#### Tekst do czytania:

----------

Warto jednak wspomnieć o tym miejscu, jako że właśnie tutaj wypadała
dokładnie połowa drogi z Krakowa do Zakopanego. Dobrze było też właśnie
tutaj dać odpoczynek koniom, a samemu napawać się wspaniałym widokiem na
Babią Górę, która z tego miejsca wyglądała zupełnie inaczej niż z okolic
Krakowa.
Stąd też przy dobrej pogodzie i widoczności można było podziwiać przepiękną
panoramę Tatr. Znający ich topografię mogli już z tego miejsca rozróżniać i
nazywać widoczne i odsłonięte szczyty.
Podążając dalej, tym razem
prawie cały czas z góry, docierało się do kolejnego dosyć ważnego punktu na
trasie do Zakopanego, gdzie krzyżowały się dwa gościńce górskie: z Jordanowa
do Nowego Sącza i z Myślenic do Nowego Targu. Dlatego miejsce to potoczne
nazywano „Krzyżówką”. Obecnie również jest to dosyć istotny węzeł
komunikacyjny dobrze znany wszystkim podróżującym do Zakopanego, gdyż jest
to skrzyżowanie dróg w Skomielnej Białej, gdzie niejednokrotnie tworzą się
kilkukilometrowe korki. Był to punkt, który wyznaczał połowę drogi z
Myślenic do Nowego Targu. W XIX wieku stała tam przydrożna karczma, która
cieszyła się dobrą opinią między innymi ze względu na dobrą stajnię, co
wtedy miało bardzo istotne znaczenie, podobnie jak obecnie stacje paliw.

----------

#### Dane źródłowe:
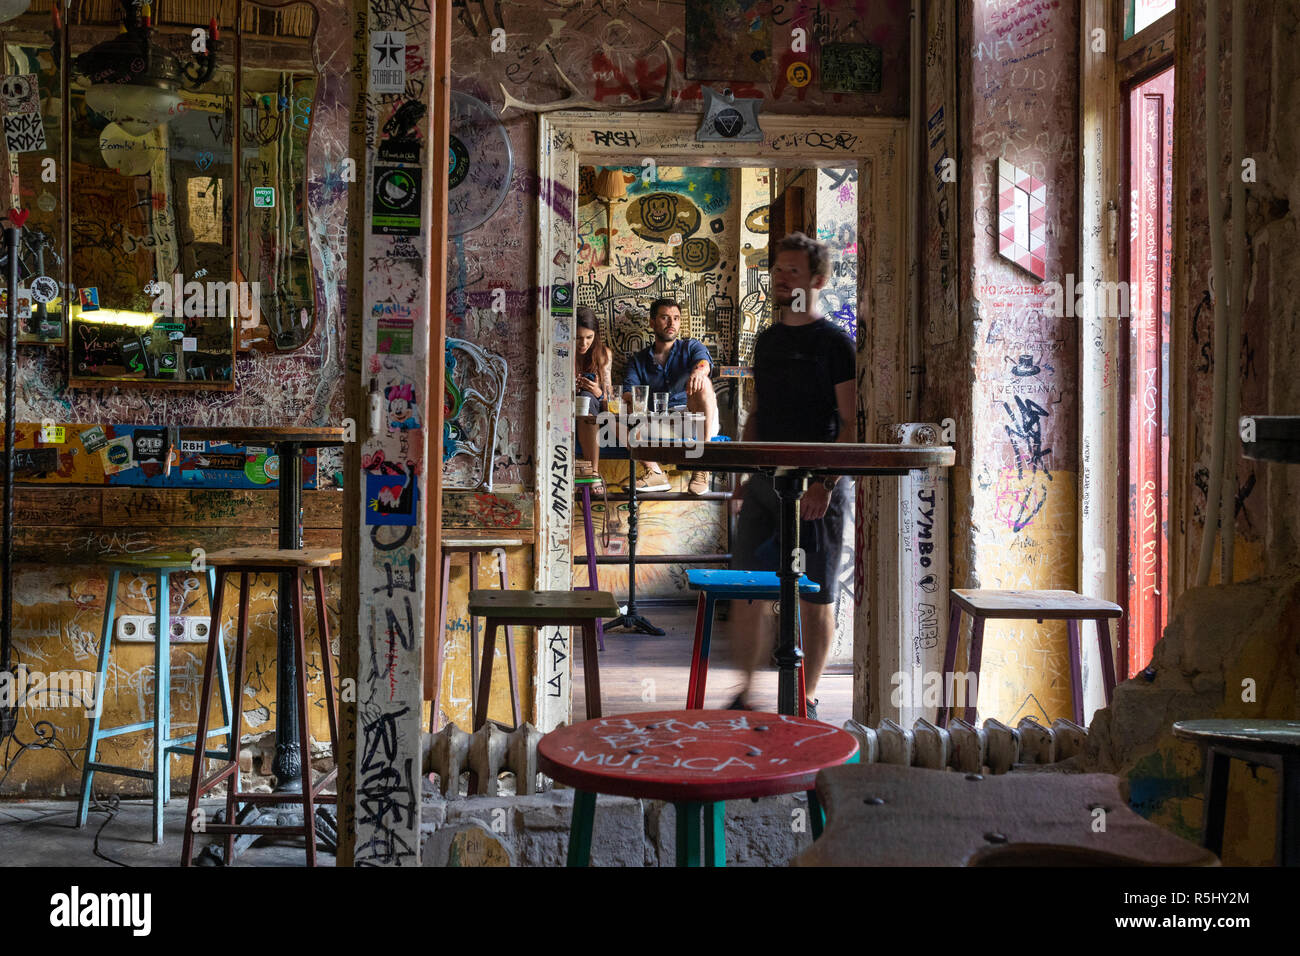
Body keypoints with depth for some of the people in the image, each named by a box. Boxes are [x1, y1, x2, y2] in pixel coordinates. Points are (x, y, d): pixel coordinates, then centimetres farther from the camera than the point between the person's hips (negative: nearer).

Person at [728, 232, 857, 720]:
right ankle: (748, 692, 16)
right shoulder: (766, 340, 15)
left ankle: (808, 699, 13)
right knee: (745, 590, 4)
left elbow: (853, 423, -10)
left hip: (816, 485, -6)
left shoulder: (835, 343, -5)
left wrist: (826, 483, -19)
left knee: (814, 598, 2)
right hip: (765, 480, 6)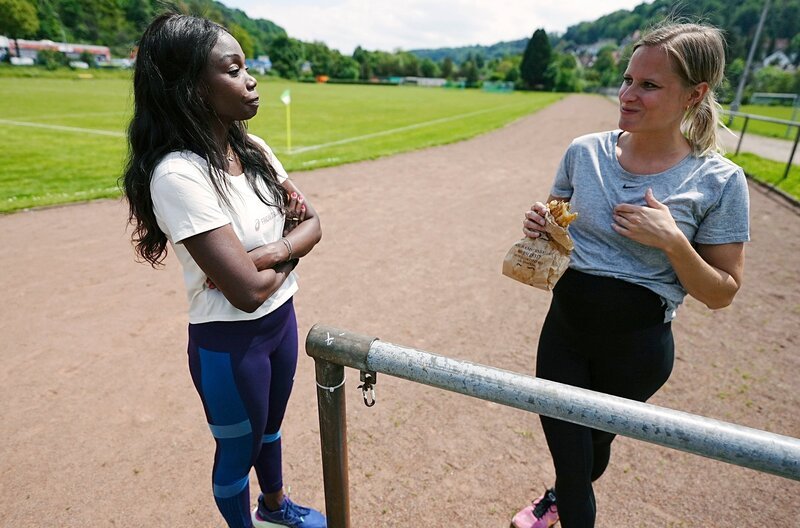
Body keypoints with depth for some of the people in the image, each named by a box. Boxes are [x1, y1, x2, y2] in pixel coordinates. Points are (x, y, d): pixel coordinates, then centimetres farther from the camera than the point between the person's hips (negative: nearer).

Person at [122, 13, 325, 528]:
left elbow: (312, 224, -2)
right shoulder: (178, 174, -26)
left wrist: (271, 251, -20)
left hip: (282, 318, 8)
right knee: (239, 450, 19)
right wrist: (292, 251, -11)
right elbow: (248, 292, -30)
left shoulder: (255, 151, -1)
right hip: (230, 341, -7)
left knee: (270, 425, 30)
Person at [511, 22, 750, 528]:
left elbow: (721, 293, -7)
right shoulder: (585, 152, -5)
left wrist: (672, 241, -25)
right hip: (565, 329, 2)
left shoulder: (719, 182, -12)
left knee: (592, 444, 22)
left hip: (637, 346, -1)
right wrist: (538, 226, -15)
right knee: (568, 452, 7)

----------

#### Części ćwiczenia:
a - Z czego według tekstu o drodze do Zakopanego słynęła dziewiętnastowieczna karczma na „Krzyżówce”?
b - Dopisz dalszy ciąg tekstu o drodze do Zakopanego, zaczynając od miejsca, w którym się urywa.
Rekordy nie mają żadnego związku z tekstem o drodze do Zakopanego.

#### Numerowane odpowiedzi:
a - Z dobrej stajni.

b -
Na trasie do Zakopanego
bardzo ważnym punktem była Zabornia, odległa od Krakowa 8 mil (ok. 60 km.),
gdzie przecinał się gościniec Nowotarski z odnogą drogi, która przez
Spytkowice prowadziła na Orawę
i dalej na Węgry. Obecnie jest to dzielnica Rabki, gdzie zakopianka krzyżuje
się z drogą na prawo w kierunku Chyżnego i na lewo do Szczawnicy. To właśnie
w Zaborni większość podróżnych zatrzymywała się na nocleg. Była tam karczma
z dwoma gościnnymi pokojami, jak na owe czasy wygodnie urządzona, wyposażona
w łóżka, kanapy, jednak i tutaj proszek perski na owady okazywał się
niezbędny. Można było w niej solidnie się posilić, skosztować mięsa, wypić
herbatę, kawę, mleko. Ceny jednak były bardzo wygórowane, czemu nie należało
się dziwić, gdyż było to miejsce, gdzie zatrzymywali się zarówno podróżni
zmierzający z Krakowa do Zakopanego, jak i powracający do Krakowa ze
Szczawnicy. Z tego też powodu w okresie letnim było tam bardzo ciasno i
nawet alkowa gospodarza, która służyła jako trzecie pomieszczenie noclegowe,
nie zawsze mogła pomieścić wszystkich podróżnych. Niejednokrotnie
z tego powodu dochodziło do zatargów i kłótni między zmęczonymi
przyjezdnymi, lecz gospodarz stosował zasadę „kto pierwszy, ten lepszy”.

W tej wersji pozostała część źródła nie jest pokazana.